Fortunately, California Gov. Gavin Newsom is sounding his own alarm through the “Ebony Alert,” a new system designed to help bring more missing Black women and children home. In a better world, we probably wouldn’t need a race-specific missing person alert, but here we are — and at least some states are trying to do better.

According to a press release quoting California state Sen. Steven Bradford, who wrote the legislation that introduced the Ebony Alert, the bill will go into effect in his state on Jan. 1. It will hopefully bring much-needed attention to the Black women and children who go missing while the details of their cases and identities remain broadly unknown.

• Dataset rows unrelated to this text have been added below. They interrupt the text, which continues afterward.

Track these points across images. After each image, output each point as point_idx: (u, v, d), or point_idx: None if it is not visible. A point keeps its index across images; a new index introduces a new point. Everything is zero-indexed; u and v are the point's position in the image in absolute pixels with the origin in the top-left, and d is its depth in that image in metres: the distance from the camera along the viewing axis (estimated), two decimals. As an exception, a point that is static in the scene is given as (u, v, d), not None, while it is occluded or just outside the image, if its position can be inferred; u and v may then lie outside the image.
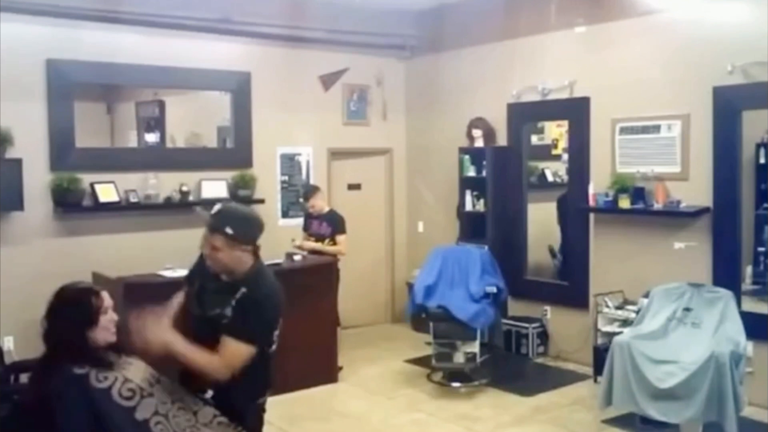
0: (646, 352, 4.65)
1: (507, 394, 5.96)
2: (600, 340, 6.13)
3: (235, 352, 2.75)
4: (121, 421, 2.46)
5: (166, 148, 7.47)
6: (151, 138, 7.73)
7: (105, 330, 2.61)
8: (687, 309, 4.87)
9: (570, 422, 5.31)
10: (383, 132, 8.25)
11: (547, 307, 6.98)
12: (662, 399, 4.51)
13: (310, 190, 6.77)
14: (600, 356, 5.78)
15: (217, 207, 2.95)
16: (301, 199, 7.18)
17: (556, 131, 7.61)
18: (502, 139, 7.29)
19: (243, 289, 2.81)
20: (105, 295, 2.67)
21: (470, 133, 7.39)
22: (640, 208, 6.02)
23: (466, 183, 7.37)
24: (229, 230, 2.79)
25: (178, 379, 2.82)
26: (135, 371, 2.60)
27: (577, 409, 5.57)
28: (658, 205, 5.92)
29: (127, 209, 6.40)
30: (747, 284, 5.79)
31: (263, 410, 3.06)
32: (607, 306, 6.17)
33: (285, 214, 7.53)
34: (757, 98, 5.35)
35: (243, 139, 7.21)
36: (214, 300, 2.87)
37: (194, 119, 7.87)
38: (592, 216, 6.55)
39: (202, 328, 2.86)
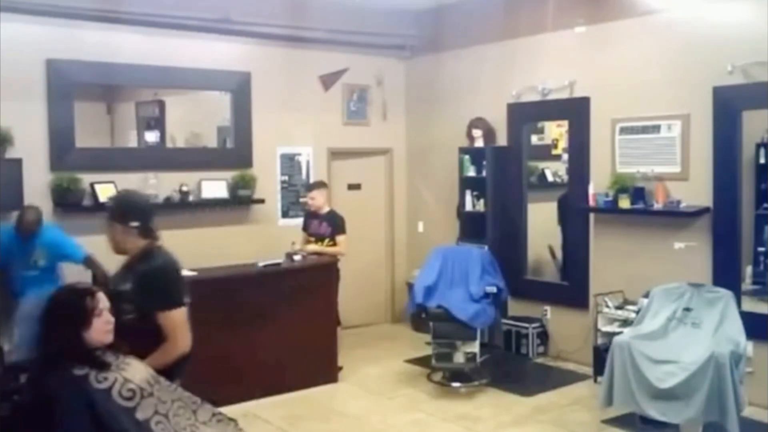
0: (646, 352, 4.64)
1: (507, 394, 5.96)
2: (600, 340, 6.13)
3: (175, 320, 3.10)
4: (122, 421, 2.46)
5: (166, 148, 7.48)
6: (151, 138, 7.73)
7: (99, 332, 2.60)
8: (687, 309, 4.87)
9: (570, 422, 5.31)
10: (383, 132, 8.25)
11: (547, 307, 6.98)
12: (662, 399, 4.51)
13: (316, 184, 6.76)
14: (600, 356, 5.79)
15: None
16: (302, 198, 7.18)
17: (556, 131, 7.61)
18: (502, 139, 7.29)
19: (139, 266, 3.17)
20: (100, 296, 2.65)
21: (470, 133, 7.39)
22: (640, 208, 6.02)
23: (466, 183, 7.37)
24: (113, 215, 3.27)
25: None
26: (134, 371, 2.60)
27: (577, 409, 5.57)
28: (658, 205, 5.92)
29: (127, 209, 6.39)
30: (747, 284, 5.79)
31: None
32: (607, 306, 6.17)
33: (285, 214, 7.53)
34: (757, 98, 5.35)
35: (243, 139, 7.21)
36: (119, 278, 3.25)
37: (194, 119, 7.88)
38: (592, 216, 6.55)
39: (113, 305, 3.13)
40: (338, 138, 7.88)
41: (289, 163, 7.59)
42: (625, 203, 6.09)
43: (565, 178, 7.10)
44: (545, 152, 7.69)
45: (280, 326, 5.87)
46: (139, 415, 2.50)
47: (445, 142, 7.75)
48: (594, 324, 6.27)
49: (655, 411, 4.54)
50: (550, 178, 7.70)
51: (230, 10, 6.83)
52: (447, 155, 7.65)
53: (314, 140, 7.73)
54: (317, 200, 6.54)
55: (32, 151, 6.01)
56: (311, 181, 7.41)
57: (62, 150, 6.18)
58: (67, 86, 6.20)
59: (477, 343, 6.08)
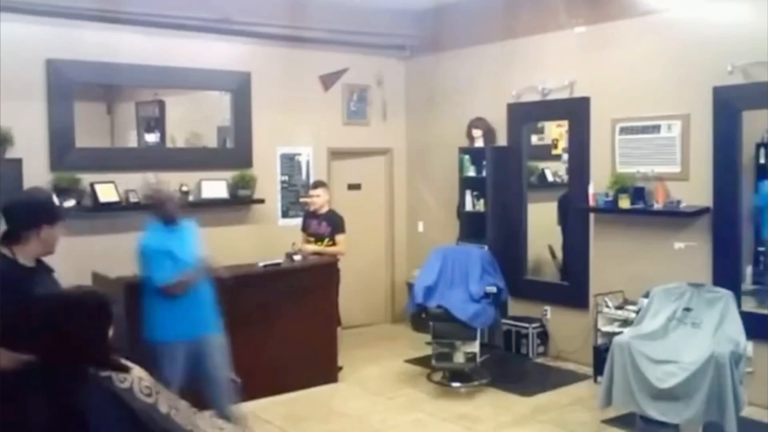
0: (646, 352, 4.65)
1: (507, 394, 5.96)
2: (600, 340, 6.13)
3: None
4: (154, 417, 2.48)
5: (166, 148, 7.48)
6: (151, 138, 7.73)
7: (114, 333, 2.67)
8: (687, 309, 4.87)
9: (570, 422, 5.31)
10: (383, 132, 8.25)
11: (547, 307, 6.98)
12: (662, 399, 4.51)
13: (319, 183, 6.75)
14: (600, 356, 5.79)
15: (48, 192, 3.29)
16: (302, 198, 7.17)
17: (556, 131, 7.61)
18: (502, 139, 7.29)
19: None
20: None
21: (470, 133, 7.40)
22: (640, 208, 6.02)
23: (466, 183, 7.38)
24: None
25: None
26: (138, 370, 2.61)
27: (577, 409, 5.57)
28: (658, 205, 5.92)
29: (127, 209, 6.40)
30: (747, 284, 5.79)
31: None
32: (607, 306, 6.17)
33: (285, 214, 7.53)
34: (757, 98, 5.35)
35: (243, 139, 7.21)
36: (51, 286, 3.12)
37: (194, 119, 7.87)
38: (592, 216, 6.55)
39: None
40: (338, 138, 7.88)
41: (289, 163, 7.59)
42: (625, 203, 6.09)
43: (565, 178, 7.09)
44: (545, 152, 7.69)
45: (280, 326, 5.86)
46: (162, 410, 2.53)
47: (445, 142, 7.75)
48: (594, 324, 6.27)
49: (655, 411, 4.54)
50: (550, 178, 7.69)
51: (230, 10, 6.82)
52: (447, 155, 7.65)
53: (314, 140, 7.73)
54: (321, 198, 6.52)
55: (32, 151, 6.01)
56: (311, 181, 7.41)
57: (62, 150, 6.18)
58: (67, 86, 6.20)
59: (477, 343, 6.08)
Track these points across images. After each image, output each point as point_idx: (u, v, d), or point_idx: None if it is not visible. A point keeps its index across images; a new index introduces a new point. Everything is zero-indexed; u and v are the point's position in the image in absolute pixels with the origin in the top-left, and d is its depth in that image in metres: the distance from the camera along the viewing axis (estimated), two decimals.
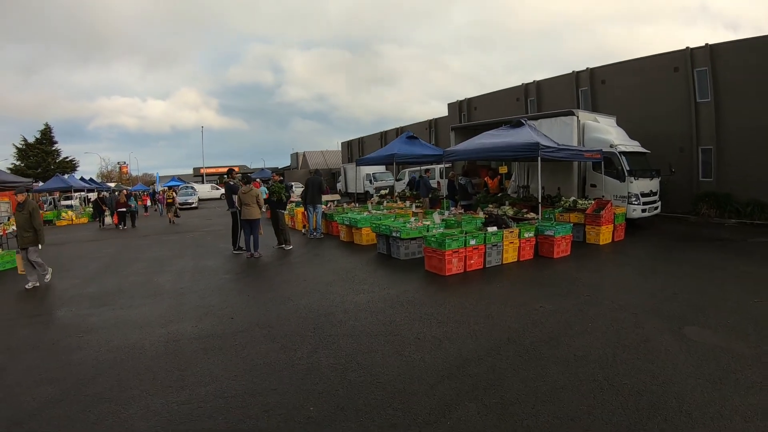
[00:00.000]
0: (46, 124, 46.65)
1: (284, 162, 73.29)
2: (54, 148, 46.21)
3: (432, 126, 38.41)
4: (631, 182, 13.43)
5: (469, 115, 29.94)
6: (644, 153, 14.85)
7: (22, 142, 44.49)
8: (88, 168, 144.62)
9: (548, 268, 8.86)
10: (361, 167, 33.00)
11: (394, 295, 7.24)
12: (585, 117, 14.89)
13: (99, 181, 55.51)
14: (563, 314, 6.10)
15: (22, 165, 43.26)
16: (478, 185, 17.14)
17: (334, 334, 5.65)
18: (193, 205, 34.46)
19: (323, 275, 8.91)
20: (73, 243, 16.70)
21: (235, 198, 11.33)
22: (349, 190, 34.91)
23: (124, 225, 20.95)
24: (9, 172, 42.64)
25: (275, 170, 65.87)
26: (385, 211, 14.41)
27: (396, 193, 22.46)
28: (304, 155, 63.96)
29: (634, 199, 13.45)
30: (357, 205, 17.44)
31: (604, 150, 13.30)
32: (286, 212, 12.21)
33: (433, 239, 8.42)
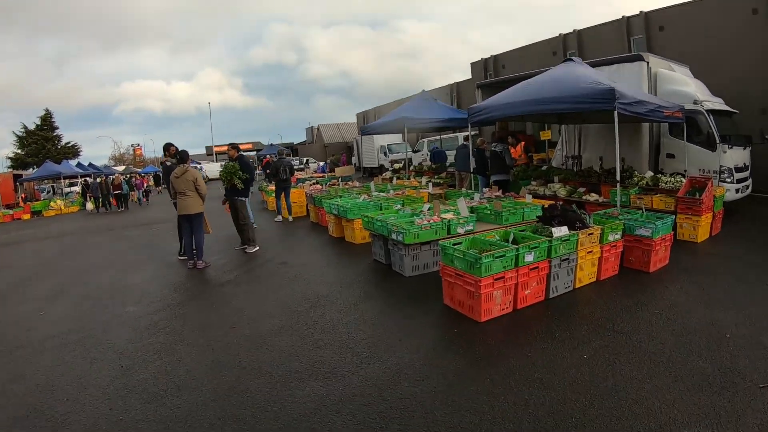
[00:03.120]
0: (46, 110, 43.76)
1: (301, 137, 69.91)
2: (55, 134, 43.41)
3: (453, 91, 34.01)
4: (724, 152, 9.43)
5: (496, 75, 25.63)
6: (732, 113, 10.71)
7: (22, 130, 41.89)
8: (103, 152, 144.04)
9: (657, 296, 5.13)
10: (376, 138, 29.36)
11: (382, 381, 3.64)
12: (657, 64, 10.74)
13: (110, 164, 53.72)
14: None
15: (22, 153, 40.73)
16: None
17: None
18: None
19: (274, 311, 5.37)
20: (27, 242, 13.80)
21: None
22: (364, 164, 31.20)
23: (120, 207, 22.21)
24: (9, 160, 41.06)
25: (289, 145, 62.56)
26: (391, 192, 10.72)
27: (411, 167, 18.73)
28: (318, 129, 60.42)
29: (727, 174, 9.46)
30: (358, 184, 13.73)
31: (685, 107, 9.35)
32: (245, 199, 8.63)
33: (457, 254, 4.72)
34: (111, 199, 22.78)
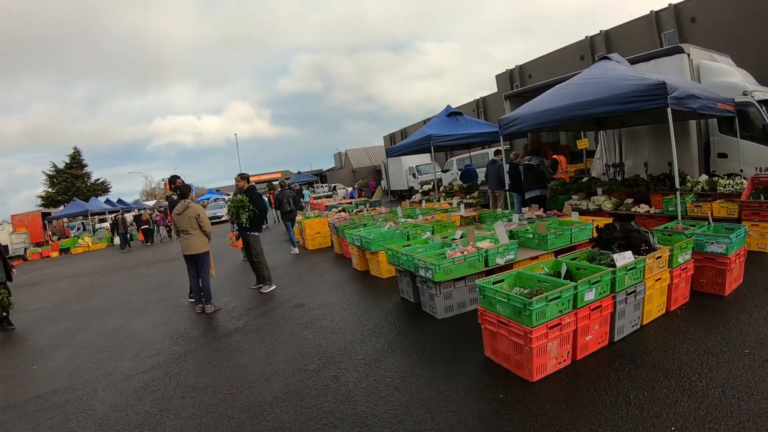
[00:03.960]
0: (75, 148, 44.59)
1: (330, 163, 69.94)
2: (84, 172, 44.32)
3: (479, 106, 33.20)
4: None
5: (522, 86, 24.65)
6: None
7: (52, 169, 42.97)
8: (135, 187, 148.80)
9: (742, 328, 4.00)
10: (403, 160, 28.58)
11: None
12: (699, 55, 9.61)
13: (141, 199, 54.73)
14: None
15: (53, 192, 41.72)
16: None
17: None
18: (223, 218, 30.85)
19: (281, 369, 4.50)
20: (46, 282, 13.58)
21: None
22: (392, 188, 30.40)
23: (147, 241, 22.51)
24: (41, 200, 42.10)
25: (317, 173, 62.57)
26: (419, 217, 9.80)
27: (441, 188, 17.78)
28: (346, 154, 60.31)
29: None
30: (384, 210, 12.86)
31: (735, 99, 8.21)
32: (258, 234, 7.86)
33: (499, 296, 3.74)
34: (139, 234, 23.40)
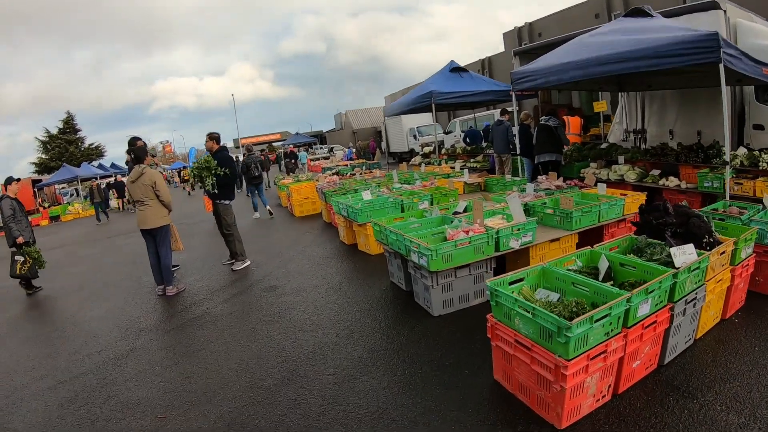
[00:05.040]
0: (68, 113, 42.70)
1: (331, 125, 68.01)
2: (77, 137, 42.76)
3: (485, 66, 31.30)
4: None
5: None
6: None
7: (45, 134, 41.50)
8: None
9: None
10: (404, 121, 27.17)
11: None
12: (735, 13, 8.14)
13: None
14: None
15: (46, 158, 40.44)
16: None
17: None
18: None
19: (231, 382, 3.52)
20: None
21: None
22: (392, 149, 29.09)
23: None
24: (34, 166, 40.85)
25: (317, 134, 60.93)
26: (418, 183, 8.70)
27: (443, 150, 16.58)
28: (346, 115, 58.48)
29: None
30: (380, 173, 11.71)
31: None
32: (229, 203, 6.81)
33: (521, 310, 2.64)
34: (120, 201, 22.40)
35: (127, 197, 20.84)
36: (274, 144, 58.38)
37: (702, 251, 3.12)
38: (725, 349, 3.21)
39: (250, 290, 5.80)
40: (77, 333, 5.24)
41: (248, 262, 6.98)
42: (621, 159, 8.09)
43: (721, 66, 5.11)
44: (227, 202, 6.81)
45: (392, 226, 4.88)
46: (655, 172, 7.36)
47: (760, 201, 5.42)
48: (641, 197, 5.21)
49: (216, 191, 6.54)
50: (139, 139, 6.95)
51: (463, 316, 4.12)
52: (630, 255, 3.27)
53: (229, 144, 71.04)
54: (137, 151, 6.01)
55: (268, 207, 11.96)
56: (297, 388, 3.31)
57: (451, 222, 4.71)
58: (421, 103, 12.48)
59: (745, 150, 6.78)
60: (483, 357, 3.29)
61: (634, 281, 2.90)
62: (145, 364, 4.13)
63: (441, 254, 3.88)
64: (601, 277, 3.01)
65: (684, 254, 2.97)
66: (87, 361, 4.38)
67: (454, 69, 12.96)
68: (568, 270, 3.12)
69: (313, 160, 28.56)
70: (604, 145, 9.52)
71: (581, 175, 8.09)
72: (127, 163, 7.81)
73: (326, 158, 30.28)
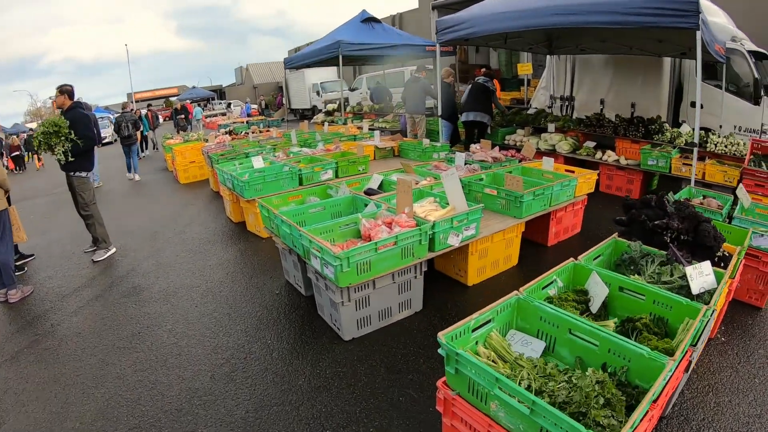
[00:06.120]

The legislation specifies that law enforcement can authorize the new alerts on highways, radios, TVs and elsewhere as long as cases meet a combination of criteria, such as the missing person being a certain age and their physical safety being potentially endangered. This allows more people to be responsible for protecting California’s missing Black women and children — not just in theory, but in practice.

“The Amber Alert only deals with individuals 17 years and younger who come up missing. With the Ebony Alert, it will be from 12 to 25,” Bradford said in a recent interview with NPR. “It will also concentrate on individuals who might have some kind of physical or mental challenges, [and] also individuals who are suspected of being sex-trafficked or are disappeared under suspicious reasons.”

Black women and children go missing at disproportionately high rates in the U.S., yet they are underrepresented in news coverage compared with their white counterparts. In some instances, white women’s cases — while often horrific and tragic — take up so much space that their names become embedded in the fabric of our nation’s pop culture. Meanwhile, most Americans likely cannot name a missing Black woman or child who has received national attention and support.

This is partly due to a phenomenon known as “Missing White Woman Syndrome.” Journalist Gwen Ifill used the phrase to describe the media’s obsession with missing white women and children, who become the focus of high-profile stories that inspire empathy and increase ratings.

A recent study found that while white women made up a smaller portion of the missing person population (compared with all people of color), they accounted for a majority of online news coverage. We all know how important media stories can be in helping to solve a case or locate a missing person, so less coverage for people of color sends a pretty strong message about how undervalued our lives are.

We also need the Ebony Alert because law enforcement often classifies missing people of color as runaways or assumes their activity to be gang- or drug-related. This causes an overall desensitization to their cases due to assumptions about missing Black people being from impoverished, “crime-infested” areas.

The Ebony Alert, as Bradford describes it, should increase public knowledge of efforts to locate missing Black women and children, and combat a persistent lack of awareness around their cases.

This new alert system is way overdue, and I’m just waiting for word on when it’ll be the protocol in all 50 states.